2. Ousar compartilhar a própria experiência com o grupo

a. Fontes de hesitação

a.1 Medo de exposição pessoal (medo de ser considerada burra, imoral, fraca, autodestrutiva, etc. pelo grupo)

a.2 Sentir lealdade ao próprio homem, patrão, pai e mãe, crianças, amigos e amigas, ou ao “Movimento”

a.3 Medo de represália se aquilo se espalhar (perder seu homem, seu emprego, sua reputação)

a.4 Medo de ferir os sentimentos de alguém no grupo

a.5 Não enxergar como sua própria experiência pode ser relevante para outras no grupo, ou vice-versa

b. Decidindo quais medos são válidos e quais são inválidos

c. Estruturando o grupo para que seja relativamente seguro para que as pessoas participem dele

E. Compreendendo e desenvolvendo teoria feminista radical

  1. Utilizar as técnicas acima para chegar a uma compreensão de opressão onde quer que exista em nossas vidas — nossa opressão como pessoas negras, como trabalhadoras, inquilinas, consumidoras, crianças, ou o que quer que seja, assim como nossa opressão como mulheres
  2. Analisando os privilégios que possamos ter — o privilégio da pele branca, o privilégio da educação e da cidadania de uma nação (imperialista) poderosa, e enxergar como esses privilégios ajudam a perpetuar nossa opressão como mulheres, como trabalhadoras, etc

F. Treinamento de conscientizadoras (organizadoras) — para que cada mulher em dada sessão do grupo de “reclamação” possa se tornar uma “organizadora” de outros grupos

  1. O papel da “conscientizadora” (“organizadora”)

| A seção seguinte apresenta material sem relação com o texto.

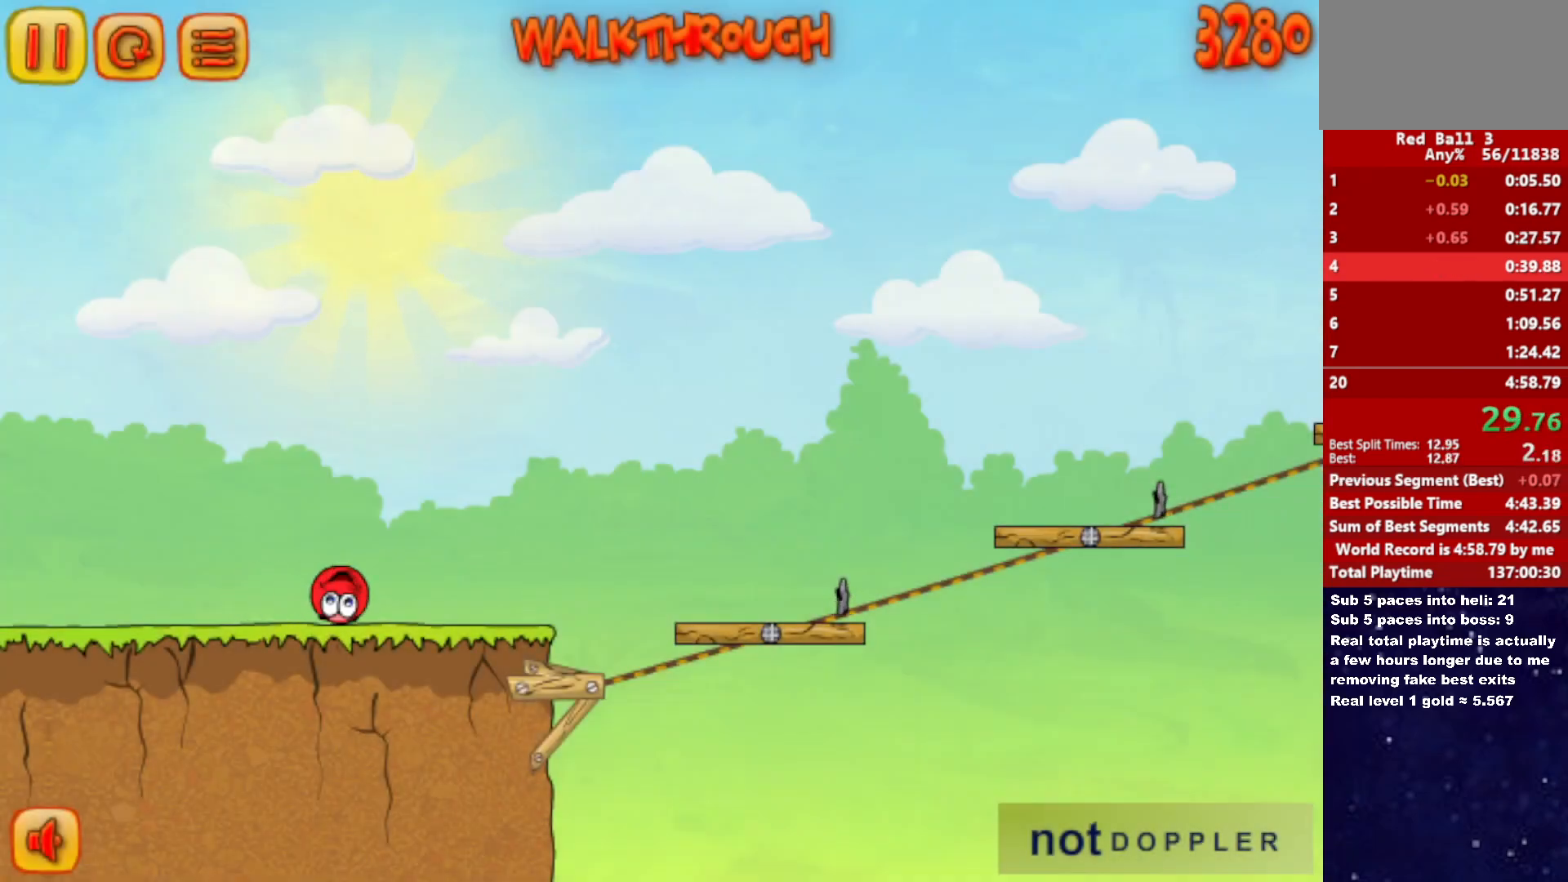
{"keys": ["right", "up"], "events": [[433, "up", "down"]]}
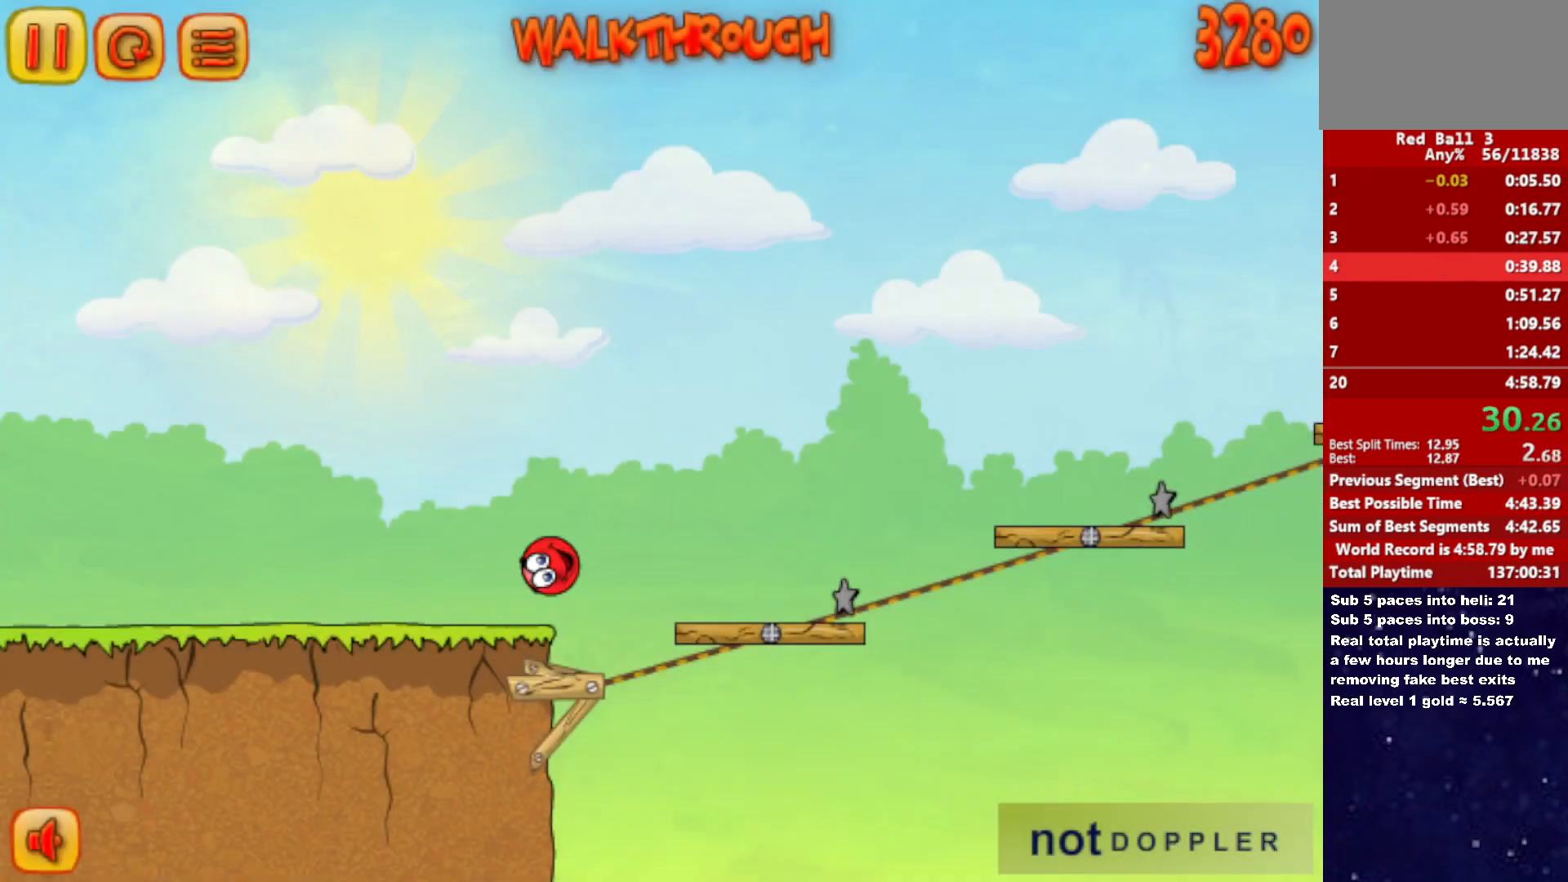
{"keys": ["right", "up"], "events": []}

a. Ousa participar; ousa se expor, reclamar

b. Ousa lutar

2. Aprendendo a trazer a teoria para o mundo real

a. Falar em termos de experiência própria

3. Aprendendo a “se identificar”

a. Com as irmãs do grupo

b. Com outras mulheres

c. Com amigas e aliadas

d. Com inimigos

4. Problemas específicos de começar um novo grupo

II. Ações de conscientização

A. Ações-relâmpago

Sessões de filme, ataques a fenômenos e eventos culturais, adesivos, bottons, pôsteres

B. Programas de conscientização

Jornais, vitrines, comunas de libertação de mulheres, literatura, conexão por escrito, outros

C. Utilizando a mídia de massas

III. Organizando-se

A. Ajudar novas pessoas a começarem grupos

B. Ações e comunicação inter-grupos

Reuniões mensais

Conferências


Tradução do texto de Kathie Sarachild, publicado originalmente em 1968 na coletânea Feminist Revolution, da coletiva Redstockings of the Women’s Liberation Movement.